◆ SELECTED PASSAGE ◆

==================================================

[<prev] [next>] [<thread-prev] [day] [month] [year] [list]
Message-Id: <20211205154236.2198481-9-ogabbay@kernel.org>
Date: Sun, 5 Dec 2021 17:42:36 +0200
From: Oded Gabbay <ogabbay@...nel.org>
To: linux-kernel@...r.kernel.org
Cc: Ohad Sharabi <osharabi@...ana.ai>,
Dani Liberman <dliberman@...ana.ai>
Subject: [PATCH 9/9] habanalabs: wait again for multi-CS if no CS completed
From: Ohad Sharabi <osharabi@...ana.ai>
The original multi-CS design assumption that stream masters are used
exclusively (i.e. multi-CS with set of stream master QIDs will not get
completed by CS not from the multi-CS set) is inaccurate.
Thus multi-CS behavior is now modified not to treat such case as an
error.
Instead, if we have multi-CS completion but we detect that no CS from
the list is actually completed we will do another multi-CS wait (with
modified timeout).

==================================================

◆ GIVEN INSTRUCTION A ◆
Update the entries in the stretch from the line containing "catalogue / barcode: US 164611" through the line containing "collection date: 1898-06-25", replacing "collectors" with "collected by" and leaving everything else unchanged. Return only those lines.
◆ GIVEN INSTRUCTION B ◆
Extend the patch message on multi-CS completion waits, starting after its final sentence.
The entries come from a source unrelated to the patch message and have no connection to it.

◆ TASK INPUTS ◆
==================================================

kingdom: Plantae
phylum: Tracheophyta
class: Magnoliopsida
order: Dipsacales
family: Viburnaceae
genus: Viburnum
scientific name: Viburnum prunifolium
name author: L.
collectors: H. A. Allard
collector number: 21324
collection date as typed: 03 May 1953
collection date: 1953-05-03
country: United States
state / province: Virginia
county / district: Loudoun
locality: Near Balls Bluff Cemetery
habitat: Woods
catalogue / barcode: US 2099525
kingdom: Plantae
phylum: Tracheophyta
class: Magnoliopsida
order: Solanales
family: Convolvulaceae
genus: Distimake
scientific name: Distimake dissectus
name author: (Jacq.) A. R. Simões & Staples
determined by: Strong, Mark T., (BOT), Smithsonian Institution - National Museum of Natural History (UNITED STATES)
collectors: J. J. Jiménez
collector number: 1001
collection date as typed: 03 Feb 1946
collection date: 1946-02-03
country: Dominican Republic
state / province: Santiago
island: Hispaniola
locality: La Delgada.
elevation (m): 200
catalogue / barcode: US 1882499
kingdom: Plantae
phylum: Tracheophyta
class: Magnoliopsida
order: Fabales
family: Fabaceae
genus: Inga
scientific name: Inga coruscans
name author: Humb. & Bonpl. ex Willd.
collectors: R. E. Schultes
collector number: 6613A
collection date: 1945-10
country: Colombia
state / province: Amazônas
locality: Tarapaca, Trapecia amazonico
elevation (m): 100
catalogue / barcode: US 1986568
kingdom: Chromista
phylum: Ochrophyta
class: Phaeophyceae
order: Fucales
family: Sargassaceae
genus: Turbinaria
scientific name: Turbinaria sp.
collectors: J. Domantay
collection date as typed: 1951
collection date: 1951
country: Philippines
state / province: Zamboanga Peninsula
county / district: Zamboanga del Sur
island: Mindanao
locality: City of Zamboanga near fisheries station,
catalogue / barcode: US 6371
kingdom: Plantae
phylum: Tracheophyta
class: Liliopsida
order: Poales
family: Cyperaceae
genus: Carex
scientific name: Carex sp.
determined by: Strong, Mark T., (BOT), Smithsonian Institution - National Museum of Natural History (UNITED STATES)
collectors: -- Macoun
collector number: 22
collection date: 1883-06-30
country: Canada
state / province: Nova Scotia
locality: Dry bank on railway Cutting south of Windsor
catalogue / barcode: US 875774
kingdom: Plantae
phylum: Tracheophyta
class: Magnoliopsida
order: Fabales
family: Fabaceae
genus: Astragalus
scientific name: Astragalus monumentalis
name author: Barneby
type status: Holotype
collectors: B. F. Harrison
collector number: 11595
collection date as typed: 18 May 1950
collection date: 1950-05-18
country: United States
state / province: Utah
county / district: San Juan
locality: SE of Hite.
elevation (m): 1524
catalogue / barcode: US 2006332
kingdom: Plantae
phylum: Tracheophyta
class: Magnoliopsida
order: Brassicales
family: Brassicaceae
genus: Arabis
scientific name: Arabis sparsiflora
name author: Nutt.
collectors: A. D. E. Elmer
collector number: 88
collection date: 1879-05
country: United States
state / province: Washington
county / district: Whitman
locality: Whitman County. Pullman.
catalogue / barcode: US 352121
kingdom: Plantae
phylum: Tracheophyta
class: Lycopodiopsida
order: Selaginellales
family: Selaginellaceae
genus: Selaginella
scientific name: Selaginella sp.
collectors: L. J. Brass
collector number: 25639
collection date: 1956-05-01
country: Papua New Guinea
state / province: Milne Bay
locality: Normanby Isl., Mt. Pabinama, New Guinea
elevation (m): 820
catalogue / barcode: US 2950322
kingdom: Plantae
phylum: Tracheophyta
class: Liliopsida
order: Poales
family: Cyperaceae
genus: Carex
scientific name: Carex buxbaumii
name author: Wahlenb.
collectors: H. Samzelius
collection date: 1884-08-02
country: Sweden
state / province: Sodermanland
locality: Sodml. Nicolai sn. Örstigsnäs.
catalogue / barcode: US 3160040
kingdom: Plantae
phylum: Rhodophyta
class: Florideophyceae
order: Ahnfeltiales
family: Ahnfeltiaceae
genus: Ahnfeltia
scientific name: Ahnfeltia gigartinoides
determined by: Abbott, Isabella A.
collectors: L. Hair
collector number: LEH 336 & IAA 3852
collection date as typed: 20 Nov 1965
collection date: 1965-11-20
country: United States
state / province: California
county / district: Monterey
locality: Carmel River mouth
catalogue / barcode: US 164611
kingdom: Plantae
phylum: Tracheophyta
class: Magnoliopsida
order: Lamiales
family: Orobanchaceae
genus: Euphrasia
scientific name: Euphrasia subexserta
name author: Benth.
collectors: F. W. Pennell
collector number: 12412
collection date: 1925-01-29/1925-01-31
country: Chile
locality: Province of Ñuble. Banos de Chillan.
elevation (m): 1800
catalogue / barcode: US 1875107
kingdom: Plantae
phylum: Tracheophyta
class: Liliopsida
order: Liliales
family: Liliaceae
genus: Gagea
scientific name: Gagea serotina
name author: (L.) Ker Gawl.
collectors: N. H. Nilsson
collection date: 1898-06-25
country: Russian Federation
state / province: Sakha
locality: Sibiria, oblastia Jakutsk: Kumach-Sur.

==================================================

◆ FINAL RESULT A ◆
catalogue / barcode: US 164611
kingdom: Plantae
phylum: Tracheophyta
class: Magnoliopsida
order: Lamiales
family: Orobanchaceae
genus: Euphrasia
scientific name: Euphrasia subexserta
name author: Benth.
collected by: F. W. Pennell
collector number: 12412
collection date: 1925-01-29/1925-01-31
country: Chile
locality: Province of Ñuble. Banos de Chillan.
elevation (m): 1800
catalogue / barcode: US 1875107
kingdom: Plantae
phylum: Tracheophyta
class: Liliopsida
order: Liliales
family: Liliaceae
genus: Gagea
scientific name: Gagea serotina
name author: (L.) Ker Gawl.
collected by: N. H. Nilsson
collection date: 1898-06-25

◆ FINAL RESULT B ◆
Signed-off-by: Ohad Sharabi <osharabi@...ana.ai>
Reviewed-by: Dani Liberman <dliberman@...ana.ai>
Reviewed-by: Oded Gabbay <ogabbay@...nel.org>
Signed-off-by: Oded Gabbay <ogabbay@...nel.org>
---
.../habanalabs/common/command_submission.c | 97 +++++++++----------
drivers/misc/habanalabs/common/habanalabs.h | 4 +-
2 files changed, 50 insertions(+), 51 deletions(-)
diff --git a/drivers/misc/habanalabs/common/command_submission.c b/drivers/misc/habanalabs/common/command_submission.c
index a63ebbc04787..f58fff3671d6 100644
--- a/drivers/misc/habanalabs/common/command_submission.c
+++ b/drivers/misc/habanalabs/common/command_submission.c
@@ -545,13 +545,6 @@ static void complete_multi_cs(struct hl_device *hdev, struct hl_cs *cs)
* mcs fences.
*/
fence->mcs_handling_done = true;
- /*
- * Since CS (and its related fence) can be associated with only one
- * multi CS context, once it triggered multi CS completion no need to
- * continue checking other multi CS contexts.
- */
- spin_unlock(&mcs_compl->lock);
- break;
}
spin_unlock(&mcs_compl->lock);
@@ -2498,6 +2491,21 @@ static int _hl_cs_wait_ioctl(struct hl_device *hdev, struct hl_ctx *ctx,
return rc;
}
+static inline unsigned long hl_usecs64_to_jiffies(const u64 usecs)
+{
+ if (usecs <= U32_MAX)
+ return usecs_to_jiffies(usecs);
+
+ /*
+ * If the value in nanoseconds is larger than 64 bit, use the largest
+ * 64 bit value.
+ */
+ if (usecs >= ((u64)(U64_MAX / NSEC_PER_USEC)))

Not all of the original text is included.